We still have two months until the end of 2019, but some audiences are already thinking about the past year of television that has hit the airwaves. With the television world arguably being more saturated than ever, audiences have had no shortage of new and returning programs to check out -- and according to a new report, the past year of shows have crossed a new milestone in LGBTQ representation. GLAAD, the world's largest LGBTQ media advocacy organization, recently released its annual "Where We Are on TV" report, which outlines the statistics of diversity across network, cable, and streaming television from the past year. According to their report, the number of LGBTQ series regulars across broadcast television series is at an all-time high of 90, with those characters making up 10.2% of all series regulars. For the first time in the report's history, there are also more LGBTQ women than men in regular and recurring roles on broadcast television.
The report highlights The CW's programming, with LGBTQ characters making up 15.4% of all series regular characters on the network. In addition to LGBTQ representation on Legends of Tomorrow, Supergirl, and Black Lightning, the report mentions Batwoman "making history this fall with the first lesbian superhero title character, as out actress Ruby Rose picks up the cape of Kate Kane/ Batwoman." It also highlights Supergirl's Nia Nal/Dreamer (Nicole Maines), who suited up earlier this year as television's first transgender superhero.

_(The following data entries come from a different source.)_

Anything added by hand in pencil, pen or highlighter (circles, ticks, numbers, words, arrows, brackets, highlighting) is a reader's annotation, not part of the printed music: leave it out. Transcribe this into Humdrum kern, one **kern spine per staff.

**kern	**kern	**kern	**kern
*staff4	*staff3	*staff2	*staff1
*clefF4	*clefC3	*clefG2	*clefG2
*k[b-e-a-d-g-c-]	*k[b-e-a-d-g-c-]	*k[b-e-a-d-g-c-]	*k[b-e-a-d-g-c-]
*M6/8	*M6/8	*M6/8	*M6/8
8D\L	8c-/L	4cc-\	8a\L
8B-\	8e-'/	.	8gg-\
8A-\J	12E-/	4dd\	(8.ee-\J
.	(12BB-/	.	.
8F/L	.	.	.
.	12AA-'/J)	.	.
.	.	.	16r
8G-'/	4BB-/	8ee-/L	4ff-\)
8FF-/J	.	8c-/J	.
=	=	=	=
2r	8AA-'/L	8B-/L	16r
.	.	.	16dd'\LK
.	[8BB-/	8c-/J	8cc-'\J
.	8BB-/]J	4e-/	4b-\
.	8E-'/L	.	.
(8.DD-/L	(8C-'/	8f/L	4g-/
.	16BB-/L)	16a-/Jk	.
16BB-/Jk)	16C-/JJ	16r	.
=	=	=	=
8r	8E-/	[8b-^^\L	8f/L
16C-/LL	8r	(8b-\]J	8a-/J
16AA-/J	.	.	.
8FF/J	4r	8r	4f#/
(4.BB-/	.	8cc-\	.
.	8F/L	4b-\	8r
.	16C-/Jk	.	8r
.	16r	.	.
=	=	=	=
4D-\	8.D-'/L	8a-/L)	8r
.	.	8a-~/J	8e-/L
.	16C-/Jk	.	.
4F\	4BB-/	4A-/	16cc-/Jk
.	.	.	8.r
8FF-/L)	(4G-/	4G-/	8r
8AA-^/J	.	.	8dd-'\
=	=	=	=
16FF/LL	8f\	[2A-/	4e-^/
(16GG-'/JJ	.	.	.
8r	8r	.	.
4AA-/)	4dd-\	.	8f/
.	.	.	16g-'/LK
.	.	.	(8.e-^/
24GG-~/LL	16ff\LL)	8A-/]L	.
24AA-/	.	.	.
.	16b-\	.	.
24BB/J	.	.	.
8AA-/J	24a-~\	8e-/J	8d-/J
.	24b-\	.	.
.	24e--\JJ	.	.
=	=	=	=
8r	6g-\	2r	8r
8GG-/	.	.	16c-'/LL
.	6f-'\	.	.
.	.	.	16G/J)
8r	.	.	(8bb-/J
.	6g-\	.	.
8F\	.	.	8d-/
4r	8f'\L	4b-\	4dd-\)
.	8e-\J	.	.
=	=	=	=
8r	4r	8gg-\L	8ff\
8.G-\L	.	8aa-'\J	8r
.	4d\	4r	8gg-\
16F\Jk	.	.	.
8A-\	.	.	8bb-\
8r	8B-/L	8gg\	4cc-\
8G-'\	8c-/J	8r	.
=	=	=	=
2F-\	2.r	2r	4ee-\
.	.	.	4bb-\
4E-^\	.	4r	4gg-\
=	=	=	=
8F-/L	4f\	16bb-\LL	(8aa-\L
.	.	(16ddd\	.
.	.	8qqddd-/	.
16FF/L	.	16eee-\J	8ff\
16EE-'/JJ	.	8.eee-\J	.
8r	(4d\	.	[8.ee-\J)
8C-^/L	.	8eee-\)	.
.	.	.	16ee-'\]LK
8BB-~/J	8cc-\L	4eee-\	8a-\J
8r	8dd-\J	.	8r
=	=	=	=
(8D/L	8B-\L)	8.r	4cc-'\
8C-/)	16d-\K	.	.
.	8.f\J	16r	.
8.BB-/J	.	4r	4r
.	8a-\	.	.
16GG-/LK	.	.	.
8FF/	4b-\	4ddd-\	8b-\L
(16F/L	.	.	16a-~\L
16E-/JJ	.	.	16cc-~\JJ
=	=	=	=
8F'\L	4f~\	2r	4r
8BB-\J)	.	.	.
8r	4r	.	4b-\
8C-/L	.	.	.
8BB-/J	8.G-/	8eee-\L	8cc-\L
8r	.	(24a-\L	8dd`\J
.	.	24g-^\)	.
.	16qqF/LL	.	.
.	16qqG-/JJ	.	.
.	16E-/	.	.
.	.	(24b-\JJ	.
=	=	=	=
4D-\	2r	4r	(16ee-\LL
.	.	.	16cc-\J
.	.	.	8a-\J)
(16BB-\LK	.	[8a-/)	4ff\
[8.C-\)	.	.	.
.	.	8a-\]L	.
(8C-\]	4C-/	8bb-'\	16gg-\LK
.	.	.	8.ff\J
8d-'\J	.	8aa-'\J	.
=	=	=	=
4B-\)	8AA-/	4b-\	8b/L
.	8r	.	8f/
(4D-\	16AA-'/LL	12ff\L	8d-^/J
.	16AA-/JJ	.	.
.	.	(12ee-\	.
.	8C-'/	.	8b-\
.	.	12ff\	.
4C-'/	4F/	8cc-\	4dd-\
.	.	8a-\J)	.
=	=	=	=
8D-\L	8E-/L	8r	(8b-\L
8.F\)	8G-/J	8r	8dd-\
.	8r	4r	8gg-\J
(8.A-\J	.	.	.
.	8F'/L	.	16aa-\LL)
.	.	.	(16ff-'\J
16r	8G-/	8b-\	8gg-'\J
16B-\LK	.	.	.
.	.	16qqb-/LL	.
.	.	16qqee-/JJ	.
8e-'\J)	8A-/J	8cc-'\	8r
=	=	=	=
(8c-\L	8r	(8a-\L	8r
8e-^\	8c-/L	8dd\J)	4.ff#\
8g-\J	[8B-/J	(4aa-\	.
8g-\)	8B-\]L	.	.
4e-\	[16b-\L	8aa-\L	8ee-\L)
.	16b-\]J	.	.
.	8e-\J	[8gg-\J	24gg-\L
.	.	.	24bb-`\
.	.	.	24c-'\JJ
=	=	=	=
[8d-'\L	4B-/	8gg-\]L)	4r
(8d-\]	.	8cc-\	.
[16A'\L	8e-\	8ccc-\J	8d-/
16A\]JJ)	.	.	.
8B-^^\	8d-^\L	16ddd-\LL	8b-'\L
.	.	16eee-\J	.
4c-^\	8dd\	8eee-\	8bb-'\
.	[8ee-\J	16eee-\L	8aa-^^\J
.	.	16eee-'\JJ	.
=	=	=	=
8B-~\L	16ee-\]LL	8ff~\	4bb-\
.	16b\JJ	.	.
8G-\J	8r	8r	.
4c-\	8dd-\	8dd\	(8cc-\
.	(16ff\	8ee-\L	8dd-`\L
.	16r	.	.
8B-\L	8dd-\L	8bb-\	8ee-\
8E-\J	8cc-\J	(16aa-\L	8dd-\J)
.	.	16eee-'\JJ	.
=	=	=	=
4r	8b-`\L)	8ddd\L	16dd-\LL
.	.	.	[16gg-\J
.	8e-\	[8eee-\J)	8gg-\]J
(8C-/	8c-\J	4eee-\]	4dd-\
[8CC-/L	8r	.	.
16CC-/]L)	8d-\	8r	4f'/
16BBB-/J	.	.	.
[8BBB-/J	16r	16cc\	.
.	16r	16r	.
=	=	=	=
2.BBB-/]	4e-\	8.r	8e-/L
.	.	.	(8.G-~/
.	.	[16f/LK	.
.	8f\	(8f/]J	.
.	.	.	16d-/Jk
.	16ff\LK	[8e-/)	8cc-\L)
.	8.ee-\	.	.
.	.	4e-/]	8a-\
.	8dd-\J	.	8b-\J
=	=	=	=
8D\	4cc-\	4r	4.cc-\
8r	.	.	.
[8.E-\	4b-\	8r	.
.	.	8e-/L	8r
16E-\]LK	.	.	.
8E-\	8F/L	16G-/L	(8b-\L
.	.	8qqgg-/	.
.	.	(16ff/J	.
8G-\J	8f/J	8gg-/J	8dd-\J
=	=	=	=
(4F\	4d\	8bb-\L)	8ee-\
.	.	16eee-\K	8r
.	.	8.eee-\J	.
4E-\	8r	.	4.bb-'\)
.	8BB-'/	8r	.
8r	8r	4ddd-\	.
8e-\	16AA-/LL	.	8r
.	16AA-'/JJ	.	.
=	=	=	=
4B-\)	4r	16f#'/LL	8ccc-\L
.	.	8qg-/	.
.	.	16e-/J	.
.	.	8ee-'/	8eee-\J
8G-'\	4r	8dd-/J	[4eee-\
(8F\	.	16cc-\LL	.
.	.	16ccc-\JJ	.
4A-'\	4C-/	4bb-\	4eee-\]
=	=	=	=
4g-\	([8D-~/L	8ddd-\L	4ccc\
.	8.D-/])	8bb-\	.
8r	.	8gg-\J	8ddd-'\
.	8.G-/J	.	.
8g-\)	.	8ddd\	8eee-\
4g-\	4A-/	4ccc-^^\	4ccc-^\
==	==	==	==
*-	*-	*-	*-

"I mean, setting out to cast trans actors in trans roles is so important," Maines told ComicBook.com earlier this year. "Now seeing Nia suited up as Dreamer has been like, 'We did it.' This is what we can do. It just makes it so much more meaningful and so much more like ... I've seen so many folks on social media be like ... It's really weird. People are like, 'Wow.' People assume, without knowing me, they hired a cis actress to play a trans role. They're like, 'Well, this is great, but I wish they'd have hired a trans actress.' Someone comes in and they're like, 'Um, they did.' They’re like, 'What?' I'm like, 'Hey kids.'"
"Being able to put your two cents in there. Being able to be political and to stick up for minority and marginalized people, while doing something that you love, while making entertainment, feels really, really great," Maines added. "Being able to go to work every day and be like, 'I am making a difference. I am adding to the conversation.' That feels really good. When you're having a bad day and you're like, 'You know, but this show means so much to so many people," Then, seeing every time something happens on TV and how people react to it on social media. That's like, 'Wow, this is a tangible difference.'"
The report also cites ABC's Stumptown, which is inspired by the comic book series of the same name, as another new series with a queer leading character. The series follows Dex (Cobie Smulders), a bisexual veteran and private investigator in Portland, Oregon. The report praises the show's representation of Dex's PTSD, which makes her "one of only a handful of LGBTQ characters with a disability on broadcast" television.